▶ _GOAL OF THE EXERCISE_:
Repeat each record that follows, keeping it identical.

▶ _RECORDS PROVIDED_:
*** Begin section ***
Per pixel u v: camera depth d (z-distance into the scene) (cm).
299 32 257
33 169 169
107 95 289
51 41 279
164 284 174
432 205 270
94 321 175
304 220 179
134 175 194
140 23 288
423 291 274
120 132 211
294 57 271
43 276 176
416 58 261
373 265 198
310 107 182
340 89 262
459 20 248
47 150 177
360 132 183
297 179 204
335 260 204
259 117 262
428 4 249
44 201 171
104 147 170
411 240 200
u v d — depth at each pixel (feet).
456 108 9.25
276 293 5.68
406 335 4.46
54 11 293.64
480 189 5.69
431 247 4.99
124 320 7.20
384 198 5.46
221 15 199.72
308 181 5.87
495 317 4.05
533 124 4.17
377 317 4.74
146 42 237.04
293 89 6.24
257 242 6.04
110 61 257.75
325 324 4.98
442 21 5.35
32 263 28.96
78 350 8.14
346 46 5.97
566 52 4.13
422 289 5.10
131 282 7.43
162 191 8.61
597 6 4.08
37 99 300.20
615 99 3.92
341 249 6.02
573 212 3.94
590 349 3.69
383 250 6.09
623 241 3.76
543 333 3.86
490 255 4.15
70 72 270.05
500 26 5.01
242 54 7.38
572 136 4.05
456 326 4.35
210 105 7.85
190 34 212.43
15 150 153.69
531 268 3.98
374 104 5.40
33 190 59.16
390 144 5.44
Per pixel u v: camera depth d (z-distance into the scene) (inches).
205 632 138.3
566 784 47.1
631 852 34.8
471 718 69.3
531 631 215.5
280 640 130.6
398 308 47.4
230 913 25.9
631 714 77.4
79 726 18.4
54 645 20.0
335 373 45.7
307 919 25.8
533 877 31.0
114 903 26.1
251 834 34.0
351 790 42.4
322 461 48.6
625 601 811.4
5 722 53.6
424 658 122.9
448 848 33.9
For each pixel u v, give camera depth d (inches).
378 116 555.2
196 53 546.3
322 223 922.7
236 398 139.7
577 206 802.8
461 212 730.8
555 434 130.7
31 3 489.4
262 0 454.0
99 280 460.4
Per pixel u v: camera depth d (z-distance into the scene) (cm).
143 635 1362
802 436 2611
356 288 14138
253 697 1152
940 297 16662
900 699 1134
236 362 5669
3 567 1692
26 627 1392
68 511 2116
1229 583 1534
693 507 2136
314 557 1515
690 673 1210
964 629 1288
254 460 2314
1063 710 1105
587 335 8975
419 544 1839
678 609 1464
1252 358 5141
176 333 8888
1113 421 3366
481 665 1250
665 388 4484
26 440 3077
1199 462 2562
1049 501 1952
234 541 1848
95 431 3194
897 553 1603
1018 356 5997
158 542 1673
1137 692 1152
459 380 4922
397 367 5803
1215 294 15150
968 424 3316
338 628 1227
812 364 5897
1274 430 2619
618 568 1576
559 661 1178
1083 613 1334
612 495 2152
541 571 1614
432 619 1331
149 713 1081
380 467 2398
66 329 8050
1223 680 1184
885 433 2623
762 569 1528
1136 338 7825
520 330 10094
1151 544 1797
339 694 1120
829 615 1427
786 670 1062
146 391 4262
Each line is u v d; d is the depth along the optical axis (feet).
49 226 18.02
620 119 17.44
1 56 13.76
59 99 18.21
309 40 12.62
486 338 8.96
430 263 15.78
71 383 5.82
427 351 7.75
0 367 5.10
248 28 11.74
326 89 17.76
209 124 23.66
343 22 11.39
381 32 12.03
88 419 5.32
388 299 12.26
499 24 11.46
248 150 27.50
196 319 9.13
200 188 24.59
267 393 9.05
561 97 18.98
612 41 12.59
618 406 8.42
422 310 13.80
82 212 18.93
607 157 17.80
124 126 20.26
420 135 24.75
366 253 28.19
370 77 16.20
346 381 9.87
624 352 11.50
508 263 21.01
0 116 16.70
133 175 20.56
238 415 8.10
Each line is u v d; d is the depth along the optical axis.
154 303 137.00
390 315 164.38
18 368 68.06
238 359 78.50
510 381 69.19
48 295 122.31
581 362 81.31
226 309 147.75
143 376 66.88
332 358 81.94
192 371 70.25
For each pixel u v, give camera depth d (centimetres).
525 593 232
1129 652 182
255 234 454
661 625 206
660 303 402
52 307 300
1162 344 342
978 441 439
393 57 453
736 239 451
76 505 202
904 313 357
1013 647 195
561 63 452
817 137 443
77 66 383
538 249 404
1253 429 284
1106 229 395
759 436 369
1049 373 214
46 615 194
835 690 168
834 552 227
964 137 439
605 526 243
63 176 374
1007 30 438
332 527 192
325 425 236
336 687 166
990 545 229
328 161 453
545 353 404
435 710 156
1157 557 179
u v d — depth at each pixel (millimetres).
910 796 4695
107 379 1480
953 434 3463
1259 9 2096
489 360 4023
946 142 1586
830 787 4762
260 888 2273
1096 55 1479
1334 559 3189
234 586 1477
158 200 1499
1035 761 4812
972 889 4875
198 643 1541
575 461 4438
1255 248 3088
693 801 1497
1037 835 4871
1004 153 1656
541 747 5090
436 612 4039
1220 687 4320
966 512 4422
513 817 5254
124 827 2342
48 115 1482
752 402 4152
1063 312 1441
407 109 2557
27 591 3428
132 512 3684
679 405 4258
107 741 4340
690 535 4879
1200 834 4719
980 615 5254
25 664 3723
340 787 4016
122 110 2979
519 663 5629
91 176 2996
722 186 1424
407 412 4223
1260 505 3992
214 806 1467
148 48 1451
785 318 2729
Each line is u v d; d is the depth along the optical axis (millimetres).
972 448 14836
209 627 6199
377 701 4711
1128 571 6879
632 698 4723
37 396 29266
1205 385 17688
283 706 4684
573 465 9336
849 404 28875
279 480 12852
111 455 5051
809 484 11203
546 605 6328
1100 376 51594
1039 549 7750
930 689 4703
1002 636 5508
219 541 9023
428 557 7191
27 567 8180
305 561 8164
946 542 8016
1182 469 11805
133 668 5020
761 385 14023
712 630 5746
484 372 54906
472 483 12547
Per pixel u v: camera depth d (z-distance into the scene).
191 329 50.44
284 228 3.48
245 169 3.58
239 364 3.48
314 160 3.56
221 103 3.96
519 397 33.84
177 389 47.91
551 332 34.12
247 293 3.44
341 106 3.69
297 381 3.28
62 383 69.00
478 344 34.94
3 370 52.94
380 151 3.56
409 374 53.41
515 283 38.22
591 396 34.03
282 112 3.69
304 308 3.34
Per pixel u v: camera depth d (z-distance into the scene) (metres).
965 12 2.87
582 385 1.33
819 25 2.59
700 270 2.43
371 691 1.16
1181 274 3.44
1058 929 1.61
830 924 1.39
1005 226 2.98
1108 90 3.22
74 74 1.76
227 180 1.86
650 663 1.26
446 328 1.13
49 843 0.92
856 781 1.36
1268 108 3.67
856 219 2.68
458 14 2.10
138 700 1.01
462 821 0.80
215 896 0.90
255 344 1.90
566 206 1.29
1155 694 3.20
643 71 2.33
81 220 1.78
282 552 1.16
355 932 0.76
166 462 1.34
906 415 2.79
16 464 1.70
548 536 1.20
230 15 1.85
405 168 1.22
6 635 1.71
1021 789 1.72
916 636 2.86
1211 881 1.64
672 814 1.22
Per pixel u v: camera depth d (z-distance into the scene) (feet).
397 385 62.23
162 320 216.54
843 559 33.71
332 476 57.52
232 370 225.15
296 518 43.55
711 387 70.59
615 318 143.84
*** End section ***
▶ _SOLUTION_:
Per pixel u v: camera depth d (z-distance into the scene) (cm).
299 32 257
33 169 169
107 95 289
51 41 279
164 284 174
432 205 270
94 321 175
304 220 179
134 175 194
140 23 288
423 291 274
120 132 211
294 57 271
43 276 176
416 58 261
373 265 198
310 107 182
340 89 262
459 20 248
47 150 177
360 132 183
297 179 204
335 260 204
259 117 262
428 4 249
44 201 171
104 147 170
411 240 200
u v d — depth at each pixel (feet).
456 108 9.25
276 293 5.68
406 335 4.46
54 11 293.64
480 189 5.69
431 247 4.99
124 320 7.20
384 198 5.46
221 15 199.72
308 181 5.87
495 317 4.05
533 124 4.17
377 317 4.74
146 42 237.04
293 89 6.24
257 242 6.04
110 61 257.75
325 324 4.98
442 21 5.35
32 263 28.96
78 350 8.14
346 46 5.97
566 52 4.13
422 289 5.10
131 282 7.43
162 191 8.61
597 6 4.08
37 99 300.20
615 99 3.92
341 249 6.02
573 212 3.94
590 349 3.69
383 250 6.09
623 241 3.76
543 333 3.86
490 255 4.15
70 72 270.05
500 26 5.01
242 54 7.38
572 136 4.05
456 326 4.35
210 105 7.85
190 34 212.43
15 150 153.69
531 268 3.98
374 104 5.40
33 190 59.16
390 144 5.44
Per pixel u v: camera depth d (z-distance into the scene) (inches).
205 632 138.3
566 784 47.1
631 852 34.8
471 718 69.3
531 631 215.5
280 640 130.6
398 308 47.4
230 913 25.9
631 714 77.4
79 726 18.4
54 645 20.0
335 373 45.7
307 919 25.8
533 877 31.0
114 903 26.1
251 834 34.0
351 790 42.4
322 461 48.6
625 601 811.4
5 722 53.6
424 658 122.9
448 848 33.9
For each pixel u v, give camera depth d (inches).
378 116 555.2
196 53 546.3
322 223 922.7
236 398 139.7
577 206 802.8
461 212 730.8
555 434 130.7
31 3 489.4
262 0 454.0
99 280 460.4
Per pixel u v: camera depth d (z-distance into the scene) (cm).
143 635 1362
802 436 2611
356 288 14138
253 697 1152
940 297 16662
900 699 1134
236 362 5669
3 567 1692
26 627 1392
68 511 2116
1229 583 1534
693 507 2136
314 557 1515
690 673 1210
964 629 1288
254 460 2314
1063 710 1105
587 335 8975
419 544 1839
678 609 1464
1252 358 5141
176 333 8888
1113 421 3366
481 665 1250
665 388 4484
26 440 3077
1199 462 2562
1049 501 1952
234 541 1848
95 431 3194
897 553 1603
1018 356 5997
158 542 1673
1137 692 1152
459 380 4922
397 367 5803
1215 294 15150
968 424 3316
338 628 1227
812 364 5897
1274 430 2619
618 568 1576
559 661 1178
1083 613 1334
612 495 2152
541 571 1614
432 619 1331
149 713 1081
380 467 2398
66 329 8050
1223 680 1184
885 433 2623
762 569 1528
1136 338 7825
520 330 10094
1151 544 1797
339 694 1120
829 615 1427
786 670 1062
146 391 4262
Each line is u v d; d is the depth along the optical axis (feet).
49 226 18.02
620 119 17.44
1 56 13.76
59 99 18.21
309 40 12.62
486 338 8.96
430 263 15.78
71 383 5.82
427 351 7.75
0 367 5.10
248 28 11.74
326 89 17.76
209 124 23.66
343 22 11.39
381 32 12.03
88 419 5.32
388 299 12.26
499 24 11.46
248 150 27.50
196 319 9.13
200 188 24.59
267 393 9.05
561 97 18.98
612 41 12.59
618 406 8.42
422 310 13.80
82 212 18.93
607 157 17.80
124 126 20.26
420 135 24.75
366 253 28.19
370 77 16.20
346 381 9.87
624 352 11.50
508 263 21.01
0 116 16.70
133 175 20.56
238 415 8.10
Each line is u v d; d is the depth along the optical axis.
154 303 137.00
390 315 164.38
18 368 68.06
238 359 78.50
510 381 69.19
48 295 122.31
581 362 81.31
226 309 147.75
143 376 66.88
332 358 81.94
192 371 70.25
For each pixel u v, give camera depth d (centimetres).
525 593 232
1129 652 182
255 234 454
661 625 206
660 303 402
52 307 300
1162 344 342
978 441 439
393 57 453
736 239 451
76 505 202
904 313 357
1013 647 195
561 63 452
817 137 443
77 66 383
538 249 404
1253 429 284
1106 229 395
759 436 369
1049 373 214
46 615 194
835 690 168
834 552 227
964 137 439
605 526 243
63 176 374
1007 30 438
332 527 192
325 425 236
336 687 166
990 545 229
328 161 453
545 353 404
435 710 156
1157 557 179
u v d — depth at each pixel (millimetres).
910 796 4695
107 379 1480
953 434 3463
1259 9 2096
489 360 4023
946 142 1586
830 787 4762
260 888 2273
1096 55 1479
1334 559 3189
234 586 1477
158 200 1499
1035 761 4812
972 889 4875
198 643 1541
575 461 4438
1255 248 3088
693 801 1497
1037 835 4871
1004 153 1656
541 747 5090
436 612 4039
1220 687 4320
966 512 4422
513 817 5254
124 827 2342
48 115 1482
752 402 4152
1063 312 1441
407 109 2557
27 591 3428
132 512 3684
679 405 4258
107 741 4340
690 535 4879
1200 834 4719
980 615 5254
25 664 3723
340 787 4016
122 110 2979
519 663 5629
91 176 2996
722 186 1424
407 412 4223
1260 505 3992
214 806 1467
148 48 1451
785 318 2729
Each line is u v d; d is the depth along the optical axis (millimetres).
972 448 14836
209 627 6199
377 701 4711
1128 571 6879
632 698 4723
37 396 29266
1205 385 17688
283 706 4684
573 465 9336
849 404 28875
279 480 12852
111 455 5051
809 484 11203
546 605 6328
1100 376 51594
1039 549 7750
930 689 4703
1002 636 5508
219 541 9023
428 557 7191
27 567 8180
305 561 8164
946 542 8016
1182 469 11805
133 668 5020
761 385 14023
712 630 5746
484 372 54906
472 483 12547
Per pixel u v: camera depth d (z-distance into the scene).
191 329 50.44
284 228 3.48
245 169 3.58
239 364 3.48
314 160 3.56
221 103 3.96
519 397 33.84
177 389 47.91
551 332 34.12
247 293 3.44
341 106 3.69
297 381 3.28
62 383 69.00
478 344 34.94
3 370 52.94
380 151 3.56
409 374 53.41
515 283 38.22
591 396 34.03
282 112 3.69
304 308 3.34
Per pixel u v: camera depth d (z-distance into the scene) (metres).
965 12 2.87
582 385 1.33
819 25 2.59
700 270 2.43
371 691 1.16
1181 274 3.44
1058 929 1.61
830 924 1.39
1005 226 2.98
1108 90 3.22
74 74 1.76
227 180 1.86
650 663 1.26
446 328 1.13
49 843 0.92
856 781 1.36
1268 108 3.67
856 219 2.68
458 14 2.10
138 700 1.01
462 821 0.80
215 896 0.90
255 344 1.90
566 206 1.29
1155 694 3.20
643 71 2.33
81 220 1.78
282 552 1.16
355 932 0.76
166 462 1.34
906 415 2.79
16 464 1.70
548 536 1.20
230 15 1.85
405 168 1.22
6 635 1.71
1021 789 1.72
916 636 2.86
1211 881 1.64
672 814 1.22
Per pixel u v: camera depth d (z-distance into the scene) (feet).
397 385 62.23
162 320 216.54
843 559 33.71
332 476 57.52
232 370 225.15
296 518 43.55
711 387 70.59
615 318 143.84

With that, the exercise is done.